A more common transit-related scenario across the country that also affects a vulnerable population: blowing past stopped school buses.
In Ontario alone, approximately 830,000 children are transported on 20,000 school buses on any given school day. Getting those kids home safely every afternoon presents one single point of greatest risk: preventing them from being hit by vehicles that fail to stop when approaching a signalling bus – by law, drivers are required to stop, no matter which direction they’re travelling. A recent pilot project testing the viability of stop-arm cameras in enforcing penalties showed some Ontario municipalities registering as many as two to three blow-bys per day, per bus.
“The act of passing a stopped school bus is one of the most significant safety concerns in the student transportation industry,” says Alex Bugeya, Safety and Legislation Consultant for the Ontario School Bus Association. “Students are about 80 times more likely to get to school safely on a school bus than in a car. That being said, the greatest risk posed to school bus occupants is not inside the bus. It’s outside the bus, when those students are exposed to traffic through loading and unloading.
“The function of a school bus is not a surprise to the general motoring public. Drivers should be aware and ready to expect that a school bus is going to stop. When they do so, they’re going to activate their overhead warning lights and their stop arm to indicate that they’re going to be, obviously, loading and unloading children.
“Even though bus drivers are trained, and students are trained, to make sure that the students don’t get on or off the bus unless it’s safe to do so, children can be impulsive sometimes and they may end up darting out into traffic. So, it’s really important that drivers are aware and prepared to stop.”
The penalties for failing to stop for a school bus are far more severe. In British Columbia, for example, you’ll pay a total of $368 and lose three demerit points. In Quebec, you’ll face a fine of between $200 and $300 and a loss of nine demerit points. And in Ontario, you’re looking at a ticket costing anywhere from $400 to $2,000 and a docking of six demerit points.
Plus, Ontario has joined several US jurisdictions in permitting footage from cameras installed on school bus stop arms to be admissible as standalone evidence in court – meaning that if you’re caught on camera passing a stopped bus, no other witness accounts will be required for you to be fined.
Interestingly, Ontario is the last jurisdiction left in North America that uses a single-colour lighting system on school buses. While all lights on Ontario buses are red, the rest of the continent uses on-board amber lights to alert drivers that the bus is slowing down and red lights while actively stopped and loading or unloading. Bugeya says that this change is being actively lobbied in Ontario, and he’s hopeful that it will help drivers to conduct themselves more appropriately.
“Folks will see people passing a school bus as it’s approaching a stop with the red lights flashing, and there’s some confusion around whether that’s allowed,” he says. “That bleeds into individuals passing the stopped school bus.

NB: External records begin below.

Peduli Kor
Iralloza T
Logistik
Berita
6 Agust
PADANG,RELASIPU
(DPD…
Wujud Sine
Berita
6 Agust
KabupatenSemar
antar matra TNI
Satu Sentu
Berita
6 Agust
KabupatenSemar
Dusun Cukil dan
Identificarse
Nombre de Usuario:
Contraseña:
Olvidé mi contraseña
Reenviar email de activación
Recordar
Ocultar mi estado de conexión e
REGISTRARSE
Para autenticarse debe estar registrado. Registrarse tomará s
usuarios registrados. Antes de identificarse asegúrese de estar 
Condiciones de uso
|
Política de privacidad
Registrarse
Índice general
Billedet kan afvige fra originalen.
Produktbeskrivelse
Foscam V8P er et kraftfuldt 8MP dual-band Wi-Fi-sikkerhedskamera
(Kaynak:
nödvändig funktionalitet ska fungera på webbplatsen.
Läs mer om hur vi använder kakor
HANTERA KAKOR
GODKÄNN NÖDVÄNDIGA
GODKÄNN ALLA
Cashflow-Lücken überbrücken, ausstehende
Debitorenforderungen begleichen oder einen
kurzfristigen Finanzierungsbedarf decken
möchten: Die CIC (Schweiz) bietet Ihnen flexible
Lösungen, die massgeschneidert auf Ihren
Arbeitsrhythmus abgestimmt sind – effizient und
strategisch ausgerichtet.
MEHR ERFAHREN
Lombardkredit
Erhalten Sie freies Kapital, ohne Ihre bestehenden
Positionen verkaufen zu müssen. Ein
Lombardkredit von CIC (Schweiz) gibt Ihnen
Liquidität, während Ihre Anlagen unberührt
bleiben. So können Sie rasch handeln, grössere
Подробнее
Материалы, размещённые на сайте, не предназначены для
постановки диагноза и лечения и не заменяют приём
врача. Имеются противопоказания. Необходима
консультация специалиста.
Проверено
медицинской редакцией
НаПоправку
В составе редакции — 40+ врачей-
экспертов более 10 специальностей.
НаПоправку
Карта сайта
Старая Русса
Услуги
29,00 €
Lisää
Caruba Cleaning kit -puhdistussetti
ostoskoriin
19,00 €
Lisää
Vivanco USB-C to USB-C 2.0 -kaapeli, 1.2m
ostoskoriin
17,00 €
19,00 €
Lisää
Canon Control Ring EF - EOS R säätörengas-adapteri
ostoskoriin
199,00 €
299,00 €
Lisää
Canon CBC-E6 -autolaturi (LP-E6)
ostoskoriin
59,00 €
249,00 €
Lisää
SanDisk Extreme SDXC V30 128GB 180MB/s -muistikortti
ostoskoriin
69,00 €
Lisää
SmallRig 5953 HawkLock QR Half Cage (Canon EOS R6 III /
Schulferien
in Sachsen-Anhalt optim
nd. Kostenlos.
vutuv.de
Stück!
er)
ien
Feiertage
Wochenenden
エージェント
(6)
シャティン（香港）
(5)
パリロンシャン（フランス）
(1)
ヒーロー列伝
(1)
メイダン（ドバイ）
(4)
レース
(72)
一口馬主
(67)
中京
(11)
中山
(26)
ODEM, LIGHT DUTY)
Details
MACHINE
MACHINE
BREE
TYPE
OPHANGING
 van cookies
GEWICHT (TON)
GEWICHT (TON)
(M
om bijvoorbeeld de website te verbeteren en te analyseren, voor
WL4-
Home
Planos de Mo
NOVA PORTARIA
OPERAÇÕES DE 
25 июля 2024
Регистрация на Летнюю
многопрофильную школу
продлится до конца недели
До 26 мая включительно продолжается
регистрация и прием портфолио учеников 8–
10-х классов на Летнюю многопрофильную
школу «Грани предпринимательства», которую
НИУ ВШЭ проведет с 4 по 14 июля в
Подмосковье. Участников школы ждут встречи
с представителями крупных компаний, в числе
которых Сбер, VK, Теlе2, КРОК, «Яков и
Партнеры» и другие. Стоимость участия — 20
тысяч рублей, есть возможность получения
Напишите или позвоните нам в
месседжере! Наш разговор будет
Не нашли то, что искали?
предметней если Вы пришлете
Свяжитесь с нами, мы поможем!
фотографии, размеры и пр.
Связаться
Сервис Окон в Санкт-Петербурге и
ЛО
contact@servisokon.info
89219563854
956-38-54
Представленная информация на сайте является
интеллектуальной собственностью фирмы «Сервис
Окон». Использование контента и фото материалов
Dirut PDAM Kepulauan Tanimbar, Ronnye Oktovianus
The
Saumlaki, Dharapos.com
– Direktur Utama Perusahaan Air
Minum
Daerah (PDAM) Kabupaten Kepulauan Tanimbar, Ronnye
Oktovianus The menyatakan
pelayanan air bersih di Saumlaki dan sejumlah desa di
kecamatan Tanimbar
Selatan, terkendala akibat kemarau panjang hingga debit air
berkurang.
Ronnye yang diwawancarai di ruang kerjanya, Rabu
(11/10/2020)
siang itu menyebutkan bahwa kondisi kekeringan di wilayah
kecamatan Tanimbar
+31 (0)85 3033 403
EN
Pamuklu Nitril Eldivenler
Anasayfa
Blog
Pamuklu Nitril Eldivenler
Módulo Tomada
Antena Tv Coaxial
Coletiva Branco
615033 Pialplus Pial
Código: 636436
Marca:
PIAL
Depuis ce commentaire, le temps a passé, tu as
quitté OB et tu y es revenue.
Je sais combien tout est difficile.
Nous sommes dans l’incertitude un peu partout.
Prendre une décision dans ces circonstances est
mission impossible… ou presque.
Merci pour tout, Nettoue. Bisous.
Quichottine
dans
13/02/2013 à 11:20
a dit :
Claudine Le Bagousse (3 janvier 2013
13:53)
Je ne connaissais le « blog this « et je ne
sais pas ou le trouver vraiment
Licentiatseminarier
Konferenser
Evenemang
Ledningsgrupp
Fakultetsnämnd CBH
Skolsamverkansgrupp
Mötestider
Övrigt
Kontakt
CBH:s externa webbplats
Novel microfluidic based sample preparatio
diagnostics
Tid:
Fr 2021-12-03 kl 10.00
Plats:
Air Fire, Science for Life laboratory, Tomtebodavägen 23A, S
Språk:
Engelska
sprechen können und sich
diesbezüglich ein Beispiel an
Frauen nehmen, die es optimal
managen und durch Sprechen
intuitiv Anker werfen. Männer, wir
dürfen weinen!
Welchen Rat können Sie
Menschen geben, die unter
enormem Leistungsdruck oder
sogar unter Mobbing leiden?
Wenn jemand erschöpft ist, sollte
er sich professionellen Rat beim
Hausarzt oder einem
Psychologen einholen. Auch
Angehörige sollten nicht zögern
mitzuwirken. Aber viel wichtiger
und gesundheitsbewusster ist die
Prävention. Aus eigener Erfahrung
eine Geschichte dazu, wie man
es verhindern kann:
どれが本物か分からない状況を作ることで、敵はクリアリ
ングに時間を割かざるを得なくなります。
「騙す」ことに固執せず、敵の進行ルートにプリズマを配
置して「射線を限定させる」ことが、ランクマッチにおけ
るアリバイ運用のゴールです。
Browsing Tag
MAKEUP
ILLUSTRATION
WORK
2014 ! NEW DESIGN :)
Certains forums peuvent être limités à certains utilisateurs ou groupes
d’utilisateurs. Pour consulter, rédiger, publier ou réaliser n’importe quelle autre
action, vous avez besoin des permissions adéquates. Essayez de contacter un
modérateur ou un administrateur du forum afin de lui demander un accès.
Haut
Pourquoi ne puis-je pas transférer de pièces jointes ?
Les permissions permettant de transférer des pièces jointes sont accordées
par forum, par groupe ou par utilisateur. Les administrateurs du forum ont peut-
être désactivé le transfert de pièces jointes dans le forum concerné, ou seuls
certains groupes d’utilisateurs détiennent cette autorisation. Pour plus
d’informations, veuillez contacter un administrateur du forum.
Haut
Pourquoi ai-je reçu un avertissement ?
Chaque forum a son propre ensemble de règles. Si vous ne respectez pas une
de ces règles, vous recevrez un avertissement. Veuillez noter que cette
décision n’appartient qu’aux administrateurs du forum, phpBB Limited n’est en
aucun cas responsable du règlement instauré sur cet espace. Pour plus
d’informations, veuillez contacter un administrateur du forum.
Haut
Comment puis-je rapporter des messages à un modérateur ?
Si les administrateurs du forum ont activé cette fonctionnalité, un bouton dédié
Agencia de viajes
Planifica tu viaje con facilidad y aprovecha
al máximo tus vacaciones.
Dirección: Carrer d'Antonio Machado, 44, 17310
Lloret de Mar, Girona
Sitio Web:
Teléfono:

“Amber, instinctively, is more of a warning colour. Folks understand that this is a warning phase of the bus. Once the bus stops and the driver activates the stop arm to open the door, those lights are going to switch to red, at which point it’s well understood that means stop completely.
“The amber–red system is much more effective in slowing traffic approaching school buses and reducing the number of vehicles that pass a stopped school bus.”
All of these penalties and deterrents may well be effective in discouraging drivers from passing loading and unloading transit vehicles. But the fact remains that the impetus is on each driver to understand the laws, be alert to their surroundings, and to care enough to do the right thing to protect the well-being of fellow Canadians.
Have a bit of patience and stop when you’re supposed to stop. You may save a few seconds for yourself, but the relative risk of harm, especially to others, is just not worth it.